Lent is a time when Catholics traditionally take on additional spiritual practices (e.g., daily Mass, a daily rosary) or give up things (e.g., no sweets (yet again), no alcohol, etc.). Doing more or making a sacrifice in the traditional categories of prayer, fasting, and almsgiving are good practices, and they can be very powerful influences on our spiritual lives. But what if we did something different this year?
When Pope St. John Paul II started his Rhapsodic Theater, it was during the Communist occupation of Poland. He was not allowed to produce grand shows for large audiences. Theater became something more intimate--performed in people's homes, surrounded by a small group of friends, generally with no set and no props. The theater was reduced to its essence, which was the words themselves as communicated by the actors.
To get to the essence of things, we sometimes need to remove all the distractions--"props" as my spiritual director calls them--and focus on what is really happening in prayer. Many people think of prayer is a time to go through their list of rote prayers. They want to pray a rosary, then go through a list of people they've promised to pray for, then the current novena they are saying, then perhaps they read a devotional, and on and on. While none of those things are bad, they can sometimes serve as man-made distractions. They keep us from getting to the essence of prayer.
Archbishop Fulton Sheen said somewhere, when talking about making a holy hour, that we will often need 10-15 minutes of that time just to settle our minds and to quiet ourselves before the Lord. Indeed, in today's society with buzzing phones and endless notifications, we are easily distracted. We need time in our day to simply sit before the Lord.

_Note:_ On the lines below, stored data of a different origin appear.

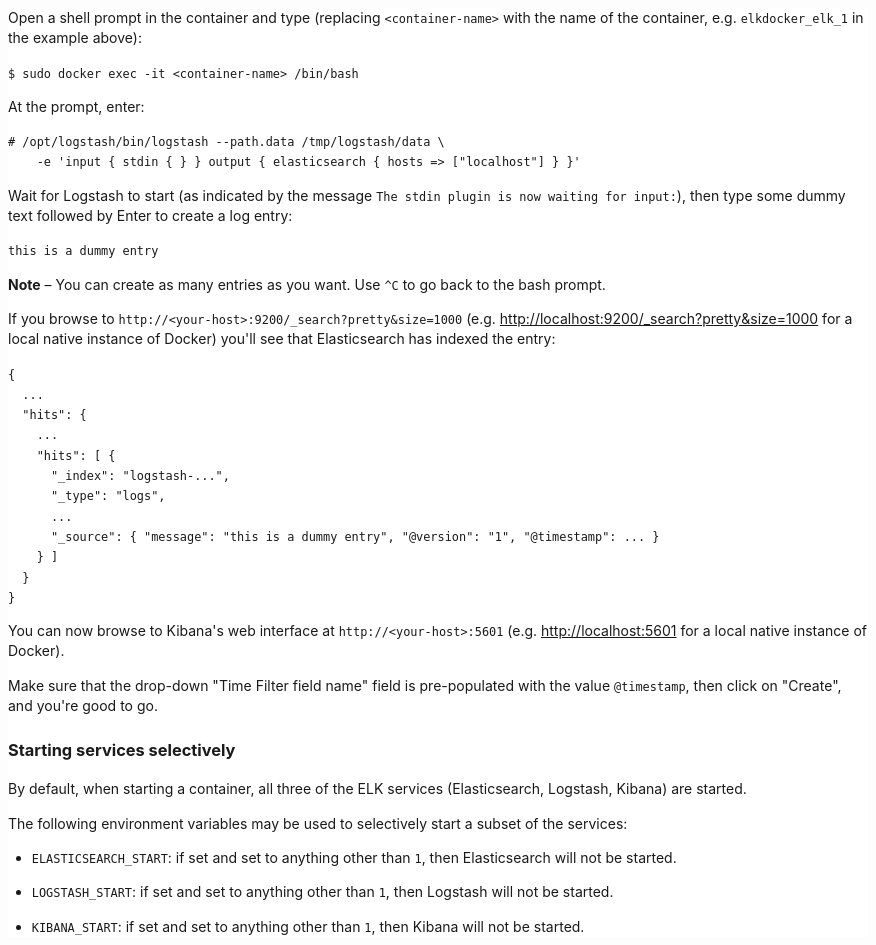 Open a shell prompt in the container and type (replacing `<container-name>` with the name of the container, e.g. `elkdocker_elk_1` in the example above):

	$ sudo docker exec -it <container-name> /bin/bash

At the prompt, enter:

	# /opt/logstash/bin/logstash --path.data /tmp/logstash/data \
		-e 'input { stdin { } } output { elasticsearch { hosts => ["localhost"] } }'

Wait for Logstash to start (as indicated by the message `The stdin plugin is now waiting for input:`), then type some dummy text followed by Enter to create a log entry:

	this is a dummy entry

**Note** – You can create as many entries as you want. Use `^C` to go back to the bash prompt.

If you browse to `http://<your-host>:9200/_search?pretty&size=1000` (e.g. [http://localhost:9200/_search?pretty&size=1000](http://localhost:9200/_search?pretty&size=1000) for a local native instance of Docker) you'll see that Elasticsearch has indexed the entry:

	{
	  ...
	  "hits": {
	    ...
	    "hits": [ {
	      "_index": "logstash-...",
	      "_type": "logs",
	      ...
	      "_source": { "message": "this is a dummy entry", "@version": "1", "@timestamp": ... }
	    } ]
	  }
	}

You can now browse to Kibana's web interface at `http://<your-host>:5601` (e.g. [http://localhost:5601](http://localhost:5601) for a local native instance of Docker).

Make sure that the drop-down "Time Filter field name" field is pre-populated with the value `@timestamp`, then click on "Create", and you're good to go.

### Starting services selectively <a name="selective-services"></a>

By default, when starting a container, all three of the ELK services (Elasticsearch, Logstash, Kibana) are started.

The following environment variables may be used to selectively start a subset of the services:

- `ELASTICSEARCH_START`: if set and set to anything other than `1`, then Elasticsearch will not be started.

- `LOGSTASH_START`: if set and set to anything other than `1`, then Logstash will not be started.

- `KIBANA_START`: if set and set to anything other than `1`, then Kibana will not be started.
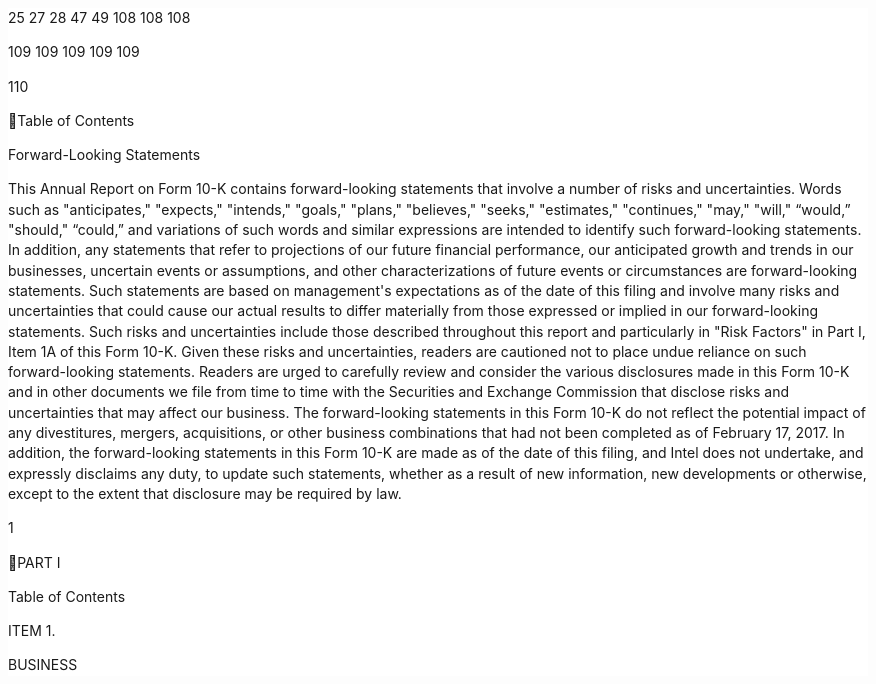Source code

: 25
27
28
47
49
108
108
108

109
109
109
109
109

110

Table of Contents

Forward-Looking Statements

This Annual Report on Form 10-K contains forward-looking statements that involve a number of risks and uncertainties. Words such as "anticipates," "expects,"
"intends," "goals," "plans," "believes," "seeks," "estimates," "continues," "may," "will," “would,” "should," “could,” and variations of such words and similar
expressions are intended to identify such forward-looking statements. In addition, any statements that refer to projections of our future financial performance,
our anticipated growth and trends in our businesses, uncertain events or assumptions, and other characterizations of future events or circumstances are
forward-looking statements. Such statements are based on management's expectations as of the date of this filing and involve many risks and uncertainties
that could cause our actual results to differ materially from those expressed or implied in our forward-looking statements. Such risks and uncertainties include
those described throughout this report and particularly in "Risk Factors" in Part I, Item 1A of this Form 10-K. Given these risks and uncertainties, readers are
cautioned not to place undue reliance on such forward-looking statements. Readers are urged to carefully review and consider the various disclosures made in
this Form 10-K and in other documents we file from time to time with the Securities and Exchange Commission that disclose risks and uncertainties that may
affect our business. The forward-looking statements in this Form 10-K do not reflect the potential impact of any divestitures, mergers, acquisitions, or other
business combinations that had not been completed as of February 17, 2017. In addition, the forward-looking statements in this Form 10-K are made as of the
date of this filing, and Intel does not undertake, and expressly disclaims any duty, to update such statements, whether as a result of new information, new
developments or otherwise, except to the extent that disclosure may be required by law.

1

PART I

Table of Contents

ITEM 1.

BUSINESS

I saw a woman bring an entire milk crate of materials into church not to long ago. She stayed in church for a long time, and she said a bunch of prayers with her many pamphlets and beads and notes. But I wondered how much she had actually prayed. Did all those things bring her into a deeper union with Jesus, or were they her attempt to "check the boxes" in her spirituality because she thought that more prayers equaled better prayer?
This Lent, let's challenge ourselves to put down the props. Try sitting alone before the Lord with nothing between you and Him. No rosary beads, no spiritual reading, no list of prayers. Just you and Him, talking to each other and listening to each other. It's a vulnerable and powerful type of prayer, and Lent is a great time to start a new habit of prayer or try something new. Focus on what is essential and see where the Lord takes you.